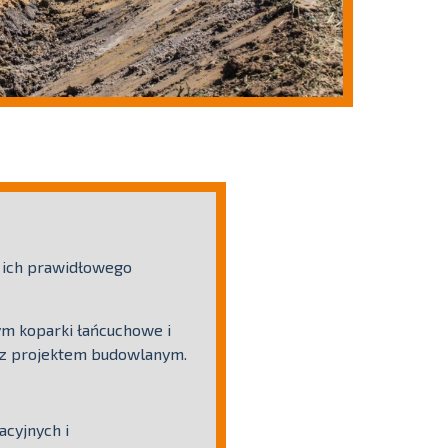
 ich prawidłowego
ym koparki łańcuchowe i
e z projektem budowlanym.
acyjnych i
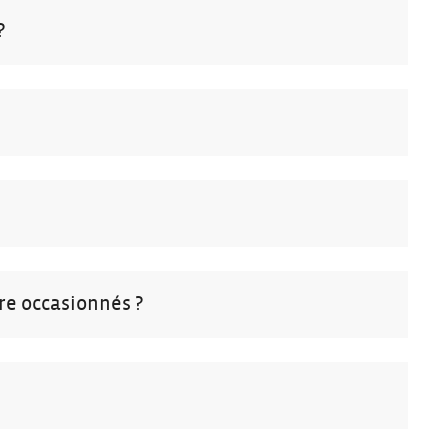
?
?
re occasionnés ?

┄┄┄┄┄┄┄┄┄┄

- What you will do
Reproduce the data exactly, please, and omit its pictures.

- Result below
 ich prawidłowego
ym koparki łańcuchowe i
e z projektem budowlanym.
acyjnych i
?
?
re occasionnés ?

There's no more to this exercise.